Problem.
The reply is to be an exact repetition of the entries that follow, with each picture left out.

Records for processing.

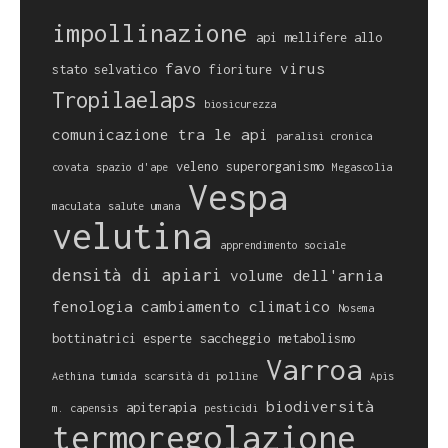
impollinazione
api mellifere allo
favo
virus
stato selvatico
fioriture
Tropilaelaps
biosicurezza
comunicazione tra le api
paralisi cronica
veleno
superorganismo
covata
spazio d'ape
Megascolia
Vespa
maculata
salute umana
velutina
apprendimento sociale
densità di apiari
volume dell'arnia
fenologia
cambiamento climatico
Nosema
bottinatrici esperte
saccheggio
metabolismo
Varroa
Aethina tumida
scarsità di polline
Apis
biodiversità
apiterapia
m. capensis
pesticidi
termoregolazione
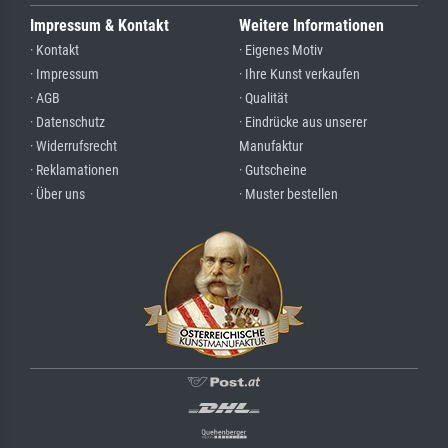
Impressum & Kontakt
Weitere Informationen
· Kontakt
· Eigenes Motiv
· Impressum
· Ihre Kunst verkaufen
· AGB
· Qualität
· Datenschutz
· Eindrücke aus unserer
· Widerrufsrecht
Manufaktur
· Reklamationen
· Gutscheine
· Über uns
· Muster bestellen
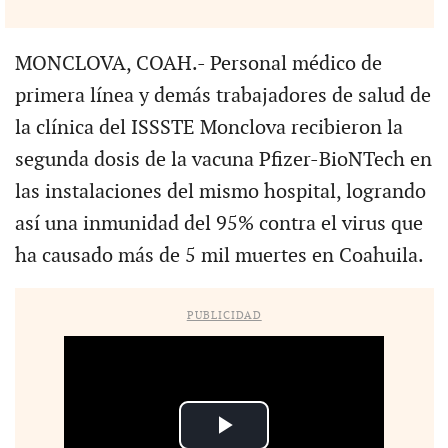
MONCLOVA, COAH.- Personal médico de
primera línea y demás trabajadores de salud de
la clínica del ISSSTE Monclova recibieron la
segunda dosis de la vacuna Pfizer-BioNTech en
las instalaciones del mismo hospital, logrando
así una inmunidad del 95% contra el virus que
ha causado más de 5 mil muertes en Coahuila.
PUBLICIDAD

Response area.
impollinazione
api mellifere allo
favo
virus
stato selvatico
fioriture
Tropilaelaps
biosicurezza
comunicazione tra le api
paralisi cronica
veleno
superorganismo
covata
spazio d'ape
Megascolia
Vespa
maculata
salute umana
velutina
apprendimento sociale
densità di apiari
volume dell'arnia
fenologia
cambiamento climatico
Nosema
bottinatrici esperte
saccheggio
metabolismo
Varroa
Aethina tumida
scarsità di polline
Apis
biodiversità
apiterapia
m. capensis
pesticidi
termoregolazione
Impressum & Kontakt
Weitere Informationen
· Kontakt
· Eigenes Motiv
· Impressum
· Ihre Kunst verkaufen
· AGB
· Qualität
· Datenschutz
· Eindrücke aus unserer
· Widerrufsrecht
Manufaktur
· Reklamationen
· Gutscheine
· Über uns
· Muster bestellen
MONCLOVA, COAH.- Personal médico de
primera línea y demás trabajadores de salud de
la clínica del ISSSTE Monclova recibieron la
segunda dosis de la vacuna Pfizer-BioNTech en
las instalaciones del mismo hospital, logrando
así una inmunidad del 95% contra el virus que
ha causado más de 5 mil muertes en Coahuila.
PUBLICIDAD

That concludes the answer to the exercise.